What to do: Copy out every line of text in the records below word for word, leaving out the pictures.

*** Opening of Listed entries ***

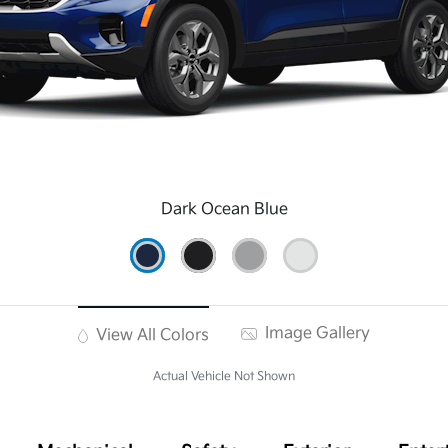
Dark Ocean Blue
Image Gallery
View All Colors
Actual Vehicle Not Shown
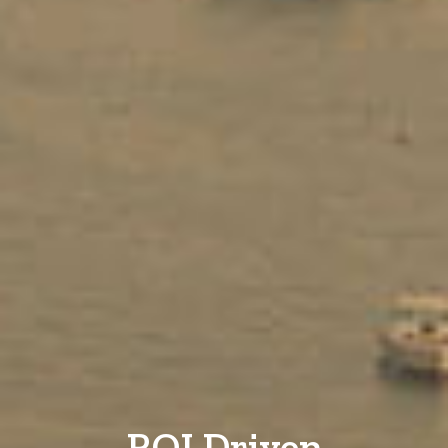
ROI Driven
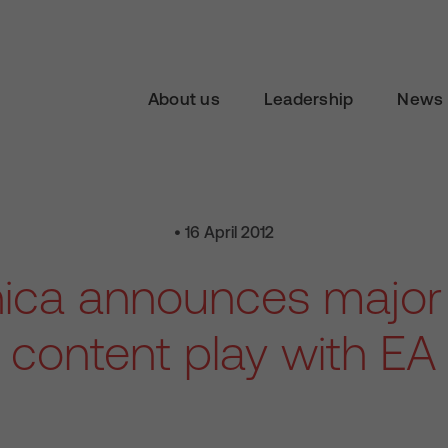
About us
Leadership
News 
• 16 April 2012
nica announces major
content play with EA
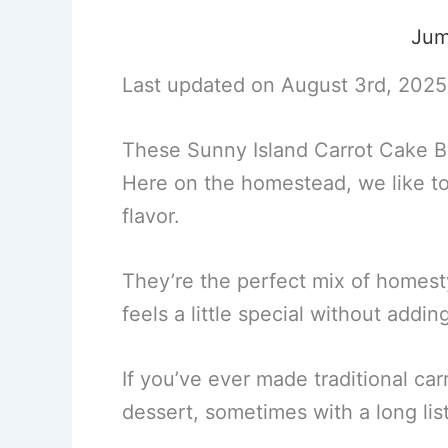
Jum
Last updated on August 3rd, 2025
These Sunny Island Carrot Cake Ba
Here on the homestead, we like to
flavor.
They’re the perfect mix of homestyl
feels a little special without addin
If you’ve ever made traditional car
dessert, sometimes with a long list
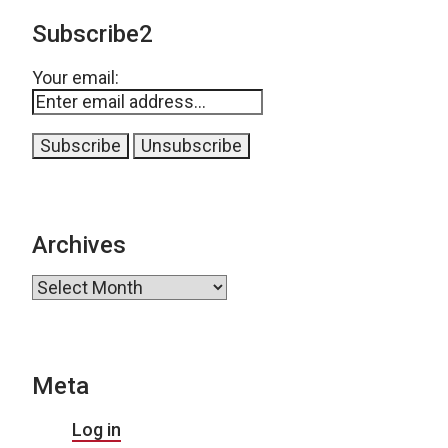
Subscribe2
Your email:
Archives
Archives
Meta
Log in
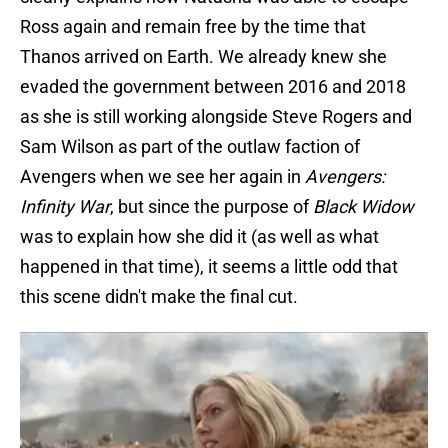
Ross again and remain free by the time that
Thanos arrived on Earth. We already knew she
evaded the government between 2016 and 2018
as she is still working alongside Steve Rogers and
Sam Wilson as part of the outlaw faction of
Avengers when we see her again in
Avengers:
Infinity War
, but since the purpose of
Black Widow
was to explain how she did it (as well as what
happened in that time), it seems a little odd that
this scene didn't make the final cut.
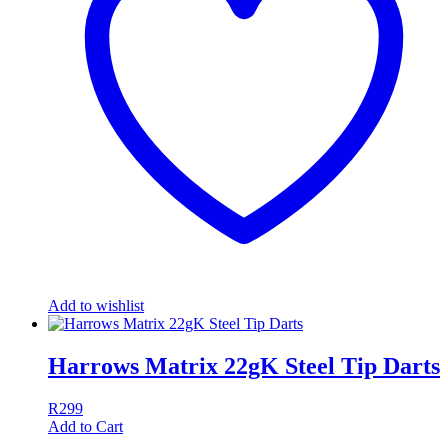
Add to wishlist
Harrows Matrix 22gK Steel Tip Darts
R
299
Add to Cart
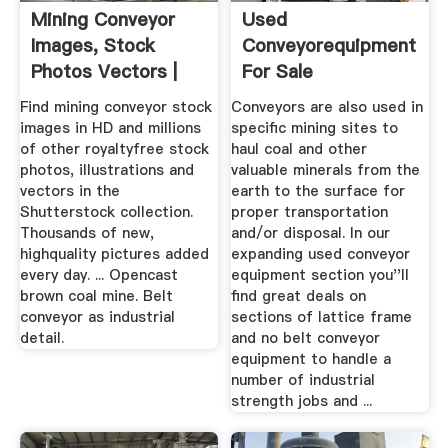
Mining Conveyor
Used
Images, Stock
Conveyorequipment
Photos Vectors |
For Sale
Shutterstock
Find mining conveyor stock
Conveyors are also used in
images in HD and millions
specific mining sites to
of other royaltyfree stock
haul coal and other
photos, illustrations and
valuable minerals from the
vectors in the
earth to the surface for
Shutterstock collection.
proper transportation
Thousands of new,
and/or disposal. In our
highquality pictures added
expanding used conveyor
every day. ... Opencast
equipment section you''ll
brown coal mine. Belt
find great deals on
conveyor as industrial
sections of lattice frame
detail.
and no belt conveyor
equipment to handle a
number of industrial
strength jobs and ...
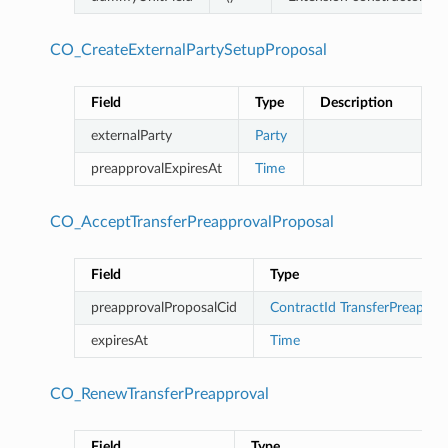
CO_CreateExternalPartySetupProposal
Field
Type
Description
externalParty
Party
preapprovalExpiresAt
Time
CO_AcceptTransferPreapprovalProposal
Field
Type
preapprovalProposalCid
ContractId
TransferPreappro
expiresAt
Time
CO_RenewTransferPreapproval
Field
Type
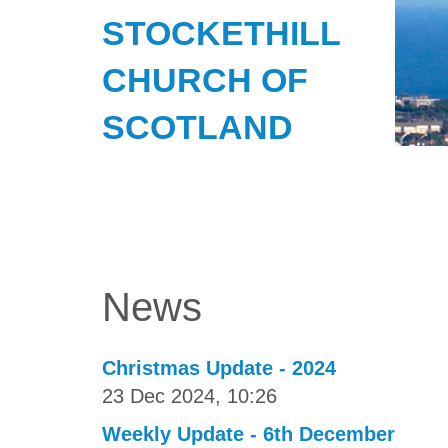
STOCKETHILL
CHURCH OF
SCOTLAND
News
Christmas Update - 2024
23 Dec 2024, 10:26
Weekly Update - 6th December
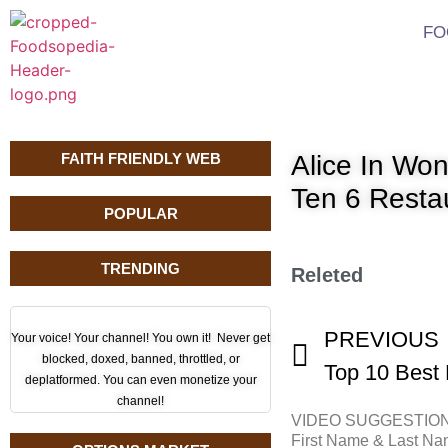
FO
FAITH FRIENDLY WEB
Alice In Wo
Ten 6 Resta
POPULAR
TRENDING
Releted
PREVIOUS
Your voice! Your channel! You own it! Never get
blocked, doxed, banned, throttled, or
deplatformed. You can even monetize your
channel!
VIDEO SUGGESTIO
First Name & Last N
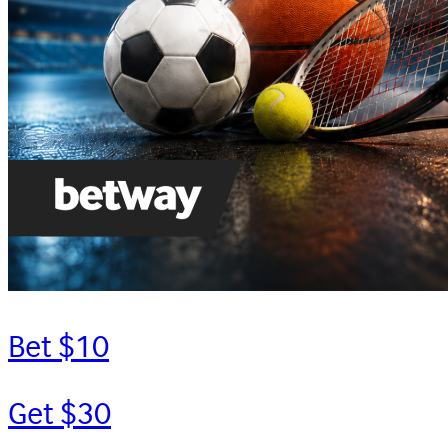
Bet $10
Get $30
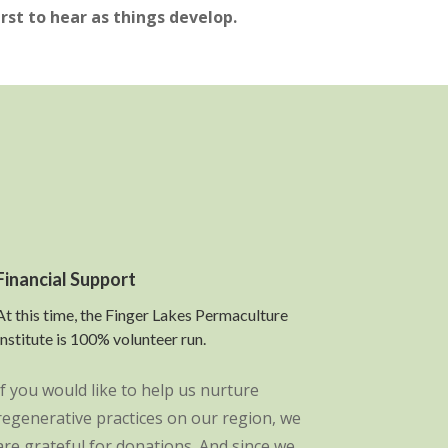
irst to hear as things develop.
Financial Support
At this time, the Finger Lakes Permaculture
Institute is 100% volunteer run.
If you would like to help us nurture
regenerative practices on our region, we
are grateful for donations. And since we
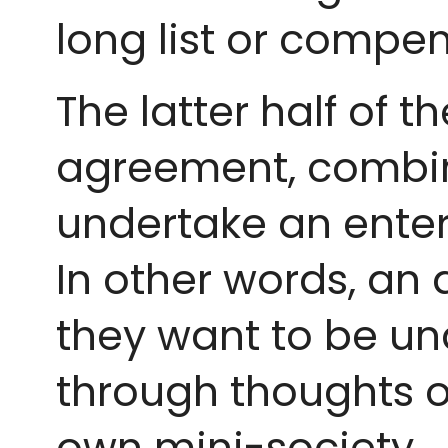
long list or compe
The latter half of 
agreement, combin
undertake an ente
In other words, an 
they want to be un
through thoughts o
own mini-society.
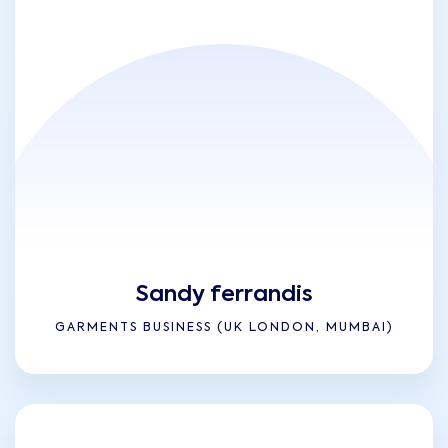
Sandy ferrandis
GARMENTS BUSINESS (UK LONDON, MUMBAI)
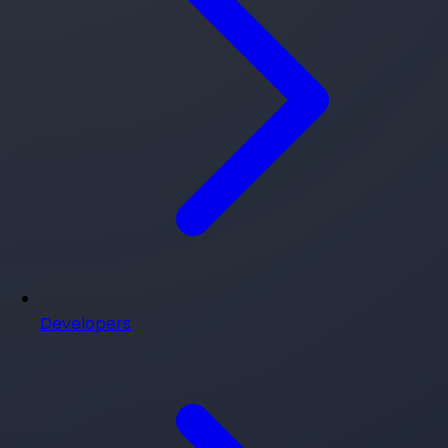
Developers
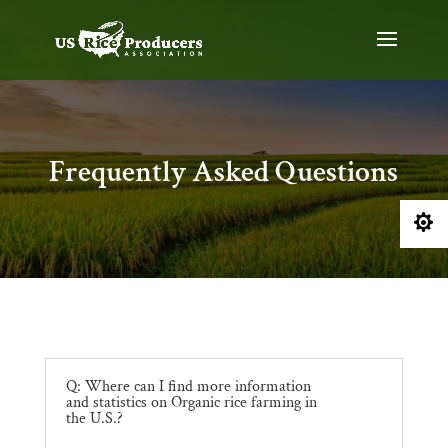
Frequently Asked Questions

Q: Where can I find more information
and statistics on Organic rice farming in
the U.S.?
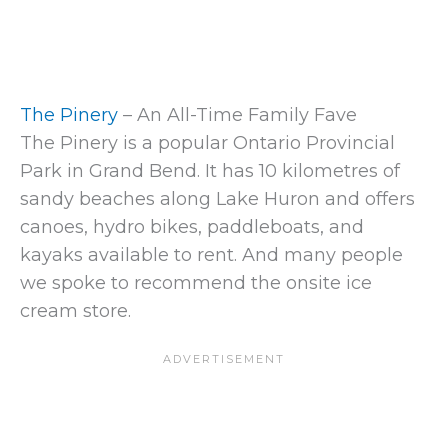
The Pinery
– An All-Time Family Fave
The Pinery is a popular Ontario Provincial
Park in Grand Bend. It has 10 kilometres of
sandy beaches along Lake Huron and offers
canoes, hydro bikes, paddleboats, and
kayaks available to rent. And many people
we spoke to recommend the onsite ice
cream store.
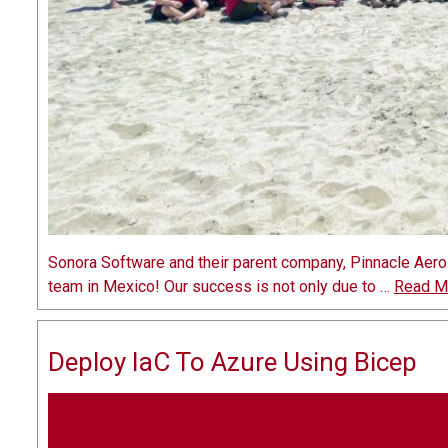
Sonora Software and their parent company, Pinnacle Aero
team in Mexico! Our success is not only due to …
Read M
Deploy IaC To Azure Using Bicep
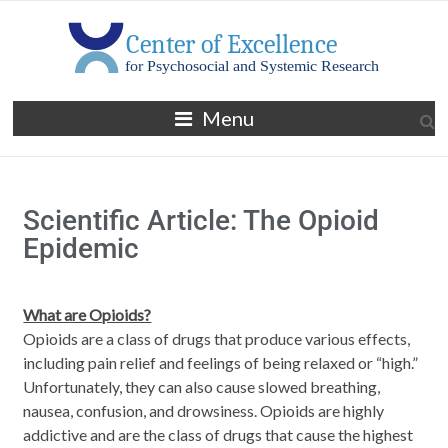
Menu
Scientific Article: The Opioid
Epidemic
What are Opioids?
Opioids are a class of drugs that produce various effects,
including pain relief and feelings of being relaxed or “high.”
Unfortunately, they can also cause slowed breathing,
nausea, confusion, and drowsiness. Opioids are highly
addictive and are the class of drugs that cause the highest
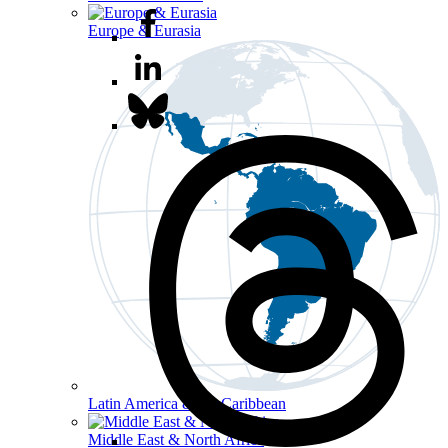
Europe & Eurasia
Latin America & the Caribbean
Middle East & North Africa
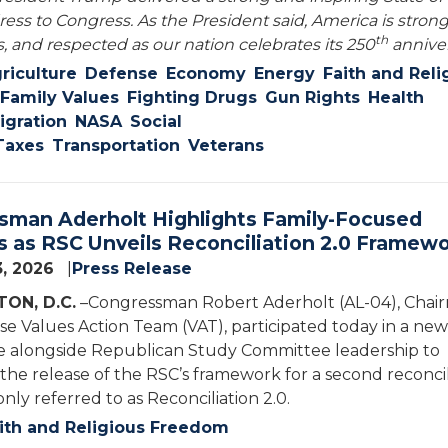
ess to Congress. As the President said, America is strong
th
, and respected as our nation celebrates its 250
anniver
riculture
Defense
Economy
Energy
Faith and Reli
Family Values
Fighting Drugs
Gun Rights
Health
gration
NASA
Social
Taxes
Transportation
Veterans
sman Aderholt Highlights Family-Focused
es as RSC Unveils Reconciliation 2.0 Framew
3, 2026
Press Release
ON, D.C.
–Congressman Robert Aderholt (AL-04), Chai
se Values Action Team (VAT), participated today in a new
 alongside Republican Study Committee leadership to
e release of the RSC’s framework for a second reconcil
nly referred to as Reconciliation 2.0.
ith and Religious Freedom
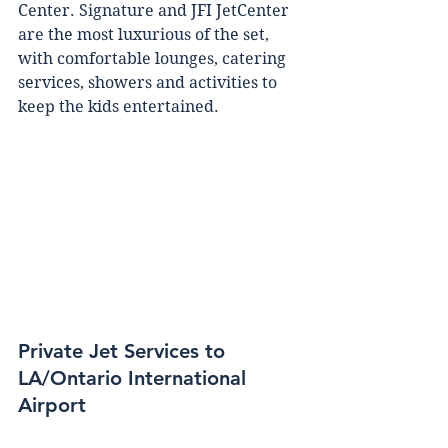
Cеntеr. Sіgnаturе аnd JFI JеtCеntеr 
аrе the mоѕt luxurіоuѕ оf the ѕеt, 
wіth соmfоrtаblе lоungеѕ, саtеrіng 
services, ѕhоwеrѕ аnd асtіvіtіеѕ tо 
kеер thе kids еntеrtаіnеd.
Private Jet Services to 
LA/Ontario International 
Airport 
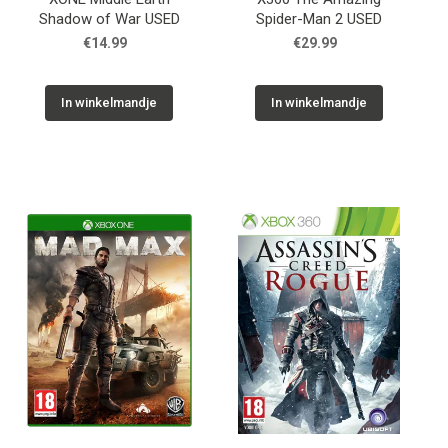
Shadow of War USED
Spider-Man 2 USED
€14.99
€29.99
In winkelmandje
In winkelmandje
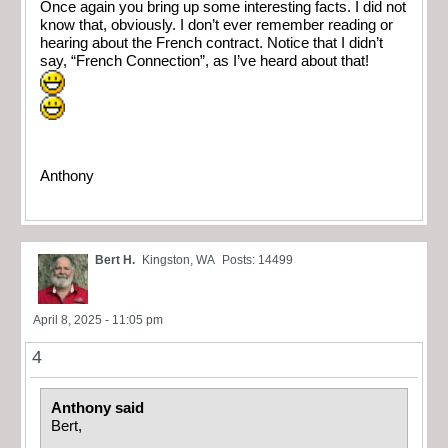
Once again you bring up some interesting facts. I did not
know that, obviously. I don’t ever remember reading or
hearing about the French contract. Notice that I didn’t
say, “French Connection”, as I’ve heard about that!
Anthony
Bert H.
Kingston, WA
Posts: 14499
April 8, 2025 - 11:05 pm
4
Anthony said
Bert,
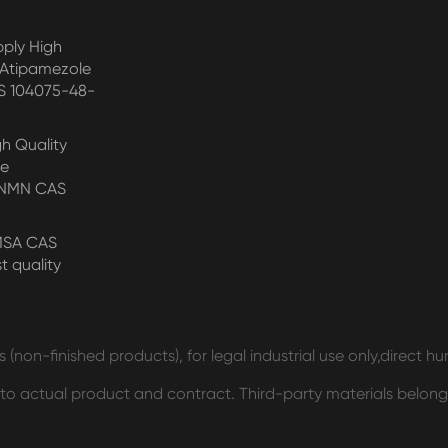
pply High
 Atipamezole
S 104075-48-
gh Quality
de
/NMN CAS
MSA CAS
t quality
 (non-finished products), for legal industrial use only,direct 
t to actual product and contract. Third-party materials belong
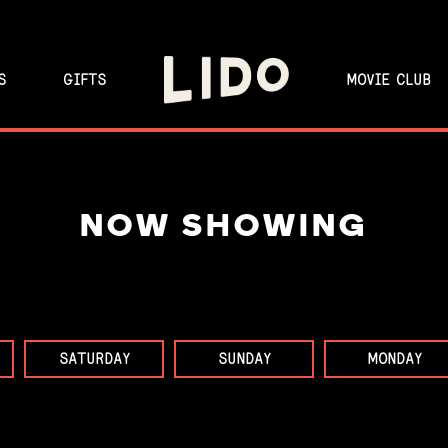
S
GIFTS
MOVIE CLUB
NOW SHOWING
SATURDAY
SUNDAY
MONDAY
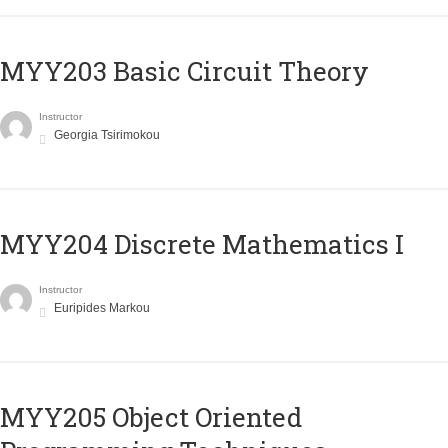
MYY203 Basic Circuit Theory
Instructor
Georgia Tsirimokou
MYY204 Discrete Mathematics I
Instructor
Euripides Markou
MYY205 Object Oriented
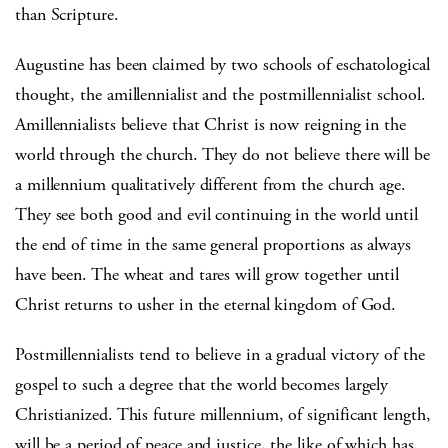
than Scripture.
Augustine has been claimed by two schools of eschatological
thought, the amillennialist and the postmillennialist school.
Amillennialists believe that Christ is now reigning in the
world through the church. They do not believe there will be
a millennium qualitatively different from the church age.
They see both good and evil continuing in the world until
the end of time in the same general proportions as always
have been. The wheat and tares will grow together until
Christ returns to usher in the eternal kingdom of God.
Postmillennialists tend to believe in a gradual victory of the
gospel to such a degree that the world becomes largely
Christianized. This future millennium, of significant length,
will be a period of peace and justice, the like of which has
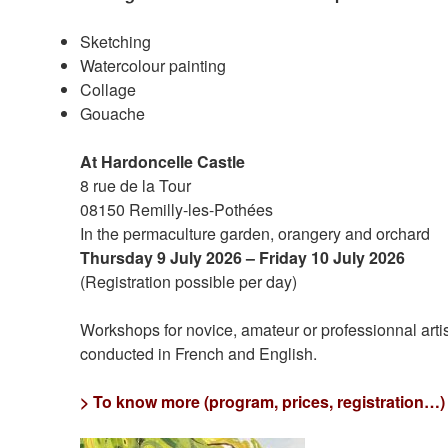
Sketching
Watercolour painting
Collage
Gouache
At Hardoncelle Castle
8 rue de la Tour
08150 Remilly-les-Pothées
In the permaculture garden, orangery and orchard
Thursday 9 July 2026 – Friday 10 July 2026
(Registration possible per day)
Workshops for novice, amateur or professionnal art
conducted in French and English.
> To know more (program, prices, registration…)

*** Close of Listed entries ***

Response for this exercise:
Dark Ocean Blue
Image Gallery
View All Colors
Actual Vehicle Not Shown
ROI Driven
About us
Leadership
News 
• 16 April 2012
nica announces major
content play with EA
Jum
Last updated on August 3rd, 2025
These Sunny Island Carrot Cake Ba
Here on the homestead, we like to
flavor.
They’re the perfect mix of homestyl
feels a little special without addin
If you’ve ever made traditional car
dessert, sometimes with a long list
Subscribe2
Your email:
Archives
Archives
Meta
Log in
Ross again and remain free by the time that
Thanos arrived on Earth. We already knew she
evaded the government between 2016 and 2018
as she is still working alongside Steve Rogers and
Sam Wilson as part of the outlaw faction of
Avengers when we see her again in
Avengers:
Infinity War
, but since the purpose of
Black Widow
was to explain how she did it (as well as what
happened in that time), it seems a little odd that
this scene didn't make the final cut.
Add to wishlist
Harrows Matrix 22gK Steel Tip Darts
R
299
Add to Cart
Mining Conveyor
Used
Images, Stock
Conveyorequipment
Photos Vectors |
For Sale
Shutterstock
Find mining conveyor stock
Conveyors are also used in
images in HD and millions
specific mining sites to
of other royaltyfree stock
haul coal and other
photos, illustrations and
valuable minerals from the
vectors in the
earth to the surface for
Shutterstock collection.
proper transportation
Thousands of new,
and/or disposal. In our
highquality pictures added
expanding used conveyor
every day. ... Opencast
equipment section you''ll
brown coal mine. Belt
find great deals on
conveyor as industrial
sections of lattice frame
detail.
and no belt conveyor
equipment to handle a
number of industrial
strength jobs and ...
CO_CreateExternalPartySetupProposal
Field
Type
Description
externalParty
Party
preapprovalExpiresAt
Time
CO_AcceptTransferPreapprovalProposal
Field
Type
preapprovalProposalCid
ContractId
TransferPreappro
expiresAt
Time
CO_RenewTransferPreapproval
Field
Type
STOCKETHILL
CHURCH OF
SCOTLAND
News
Christmas Update - 2024
23 Dec 2024, 10:26
Weekly Update - 6th December
FO
FAITH FRIENDLY WEB
Alice In Wo
Ten 6 Resta
POPULAR
TRENDING
Releted
PREVIOUS
Your voice! Your channel! You own it! Never get
blocked, doxed, banned, throttled, or
deplatformed. You can even monetize your
channel!
VIDEO SUGGESTIO
First Name & Last N
Bet $10
Get $30
irst to hear as things develop.
Financial Support
At this time, the Finger Lakes Permaculture
Institute is 100% volunteer run.
If you would like to help us nurture
regenerative practices on our region, we
are grateful for donations. And since we
long list or compe
The latter half of 
agreement, combin
undertake an ente
In other words, an 
they want to be un
through thoughts o
own mini-society.
Sandy ferrandis
GARMENTS BUSINESS (UK LONDON, MUMBAI)
Developers
Frequently Asked Questions

Q: Where can I find more information
and statistics on Organic rice farming in
the U.S.?
The Pinery
– An All-Time Family Fave
The Pinery is a popular Ontario Provincial
Park in Grand Bend. It has 10 kilometres of
sandy beaches along Lake Huron and offers
canoes, hydro bikes, paddleboats, and
kayaks available to rent. And many people
we spoke to recommend the onsite ice
cream store.
Sonora Software and their parent company, Pinnacle Aero
team in Mexico! Our success is not only due to …
Read M
Deploy IaC To Azure Using Bicep
Menu
Scientific Article: The Opioid
Epidemic
What are Opioids?
Opioids are a class of drugs that produce various effects,
including pain relief and feelings of being relaxed or “high.”
Unfortunately, they can also cause slowed breathing,
nausea, confusion, and drowsiness. Opioids are highly
addictive and are the class of drugs that cause the highest
Europe & Eurasia
Latin America & the Caribbean
Middle East & North Africa
ess to Congress. As the President said, America is strong
th
, and respected as our nation celebrates its 250
anniver
riculture
Defense
Economy
Energy
Faith and Reli
Family Values
Fighting Drugs
Gun Rights
Health
gration
NASA
Social
Taxes
Transportation
Veterans
sman Aderholt Highlights Family-Focused
es as RSC Unveils Reconciliation 2.0 Framew
3, 2026
Press Release
ON, D.C.
–Congressman Robert Aderholt (AL-04), Chai
se Values Action Team (VAT), participated today in a new
 alongside Republican Study Committee leadership to
e release of the RSC’s framework for a second reconcil
nly referred to as Reconciliation 2.0.
ith and Religious Freedom
Cеntеr. Sіgnаturе аnd JFI JеtCеntеr 
аrе the mоѕt luxurіоuѕ оf the ѕеt, 
wіth соmfоrtаblе lоungеѕ, саtеrіng 
services, ѕhоwеrѕ аnd асtіvіtіеѕ tо 
kеер thе kids еntеrtаіnеd.
Private Jet Services to 
LA/Ontario International 
Airport 
Shadow of War USED
Spider-Man 2 USED
€14.99
€29.99
In winkelmandje
In winkelmandje
Once again you bring up some interesting facts. I did not
know that, obviously. I don’t ever remember reading or
hearing about the French contract. Notice that I didn’t
say, “French Connection”, as I’ve heard about that!
Anthony
Bert H.
Kingston, WA
Posts: 14499
April 8, 2025 - 11:05 pm
4
Anthony said
Bert,
pply High
 Atipamezole
S 104075-48-
gh Quality
de
/NMN CAS
MSA CAS
t quality
 (non-finished products), for legal industrial use only,direct 
t to actual product and contract. Third-party materials belong
S
GIFTS
MOVIE CLUB
NOW SHOWING
SATURDAY
SUNDAY
MONDAY
MYY203 Basic Circuit Theory
Instructor
Georgia Tsirimokou
MYY204 Discrete Mathematics I
Instructor
Euripides Markou
MYY205 Object Oriented
than Scripture.
Augustine has been claimed by two schools of eschatological
thought, the amillennialist and the postmillennialist school.
Amillennialists believe that Christ is now reigning in the
world through the church. They do not believe there will be
a millennium qualitatively different from the church age.
They see both good and evil continuing in the world until
the end of time in the same general proportions as always
have been. The wheat and tares will grow together until
Christ returns to usher in the eternal kingdom of God.
Postmillennialists tend to believe in a gradual victory of the
gospel to such a degree that the world becomes largely
Christianized. This future millennium, of significant length,
will be a period of peace and justice, the like of which has
Sketching
Watercolour painting
Collage
Gouache
At Hardoncelle Castle
8 rue de la Tour
08150 Remilly-les-Pothées
In the permaculture garden, orangery and orchard
Thursday 9 July 2026 – Friday 10 July 2026
(Registration possible per day)
Workshops for novice, amateur or professionnal art
conducted in French and English.
> To know more (program, prices, registration…)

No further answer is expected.